October 16, 2022 - #4857 Music & the Spoken Word
The Music & the Spoken Word broadcast airs live via TV, radio, and internet stream on Sunday at 9:30 a.m. mountain time. For information on other airtimes, visit “Airing Schedules” at musicandthespokenword.org.
Music
Conductor: Mack Wilberg
Organist: Andrew Unsworth
Announcer: Lloyd Newell
“When in Our Music God Is Glorified”
Music: Traditional English melody
Lyrics: Fred Pratt Green
Arrangement: Emily Crocker
“For the Beauty of the Earth”1
Music: John Rutter
Lyrics: Folliott S. Pierpoint
Menuet gothique, from Suite gothique (organ solo)
Music: Léon Boëllmann
“I Sing the Mighty Power of God”1
Music: English melody
Lyrics: Isaac Watts
Arrangement: Mack Wilberg
“What a Wonderful World”
Music and Lyrics: George David Weiss and Bob Thiele
Arrangement: Mack Wilberg
“Morning Has Broken”1
Music: Gaelic melody
Lyrics: Eleanor Farjeon
Arrangement: Mack Wilberg
“Let Us All Press On”2
Music and Lyrics: Evan Stephens
Arrangement: Richard Elliott
- From the album Consider the Lilies.
- From the album Let Us All Press On.
The Spoken Word
“Patches of Godlight”
(Recorded with Lloyd Newell at The Kilns, outside Oxford, England)
The Kilns
I’m standing in front of a home called “The Kilns,” located in Headington just outside of Oxford, England.

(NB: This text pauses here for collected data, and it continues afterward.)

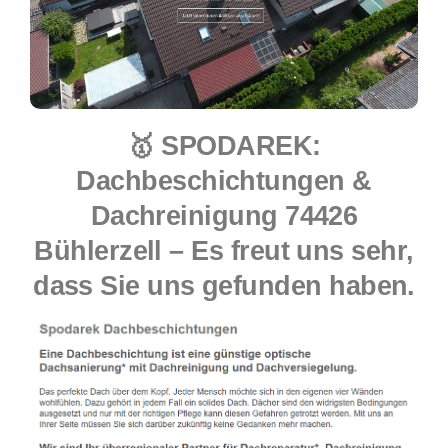
🥇 SPODAREK:
Dachbeschichtungen &
Dachreinigung 74426
Bühlerzell – Es freut uns sehr,
dass Sie uns gefunden haben.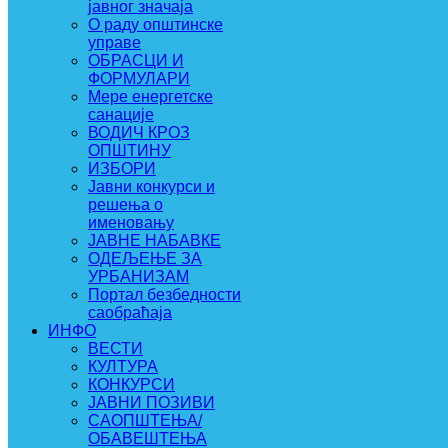
јавног значаја
О раду општинске
управе
ОБРАСЦИ И
ФОРМУЛАРИ
Мере енергетске
санације
ВОДИЧ КРОЗ
ОПШТИНУ
ИЗБОРИ
Јавни конкурси и
решења о
именовању
ЈАВНЕ НАБАВКЕ
ОДЕЉЕЊЕ ЗА
УРБАНИЗАМ
Портал безбедности
саобраћаја
ИНФО
ВЕСТИ
КУЛТУРА
КОНКУРСИ
ЈАВНИ ПОЗИВИ
САОПШТЕЊА/
ОБАВЕШТЕЊА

The home got its name from the fact that it was built on a brickworks site long ago. It’s a lovely house surrounded by beautiful gardens, but it would be unremarkable except for the fact that the beloved writer and Oxford University professor C. S. Lewis lived here for more than 30 years until his death in 1963. He wrote his most notable books here, including The Chronicles of Narnia, The Screwtape Letters, and Mere Christianity to name a few.
This charming spot recalls these words Lewis wrote: “Any patch of sunlight in a wood will show you something about the sun which you could never get from reading books on astronomy. These pure and spontaneous pleasures are ‘patches of Godlight’ in the woods of our experience.”1
As Lewis well knew, you can’t always predict when a patch of sunlight or a patch of “Godlight” will shine into your life. But you can put yourself in a position to receive that light, because God, like the sun, is always there, whether or not we recognize Him.
Lewis himself, for example, was an atheist in his early teens and through his 20s. But then his faith in Christianity was rekindled with the help of his close friend and fellow professor J. R. R. Tolkien. Lewis called himself a “most reluctant convert to faith,”2 but once converted—once that patch of Godlight arrived—he believed with his whole heart, mind, and soul.
C. S. Lewis spent the rest of his days teaching about God and His love. “The great thing to remember,” he explained, “is that, though our feelings come and go, [God’s] love for us does not.”3
Holy Trinity Church
A memorial to C. S. Lewis sits in Poets’ Corner at Westminster Abbey in London, placed there on the 50th anniversary of Lewis’s death. His actual gravesite is just a few miles from The Kilns, here in the peaceful surroundings of Holy Trinity Church. Inside the church are reminders of his life, including a plaque on the pew where he sat. But perhaps the most touching monument to C. S. Lewis’s life and faith is the “Narnia window,” a fitting reminder to do what he did: seek for and find light—patches of Godlight.
- C. S. Lewis, Letters to Malcolm: Chiefly on Prayer, (1963), 91.
- In David C. Downing, “C. S. Lewis as Atheist Turned Apostle,” C. S. Lewis (blog), May 2, 2012, cslewis.com.
- C. S. Lewis, Mere Christianity, rev. ed. (1952), 102–3.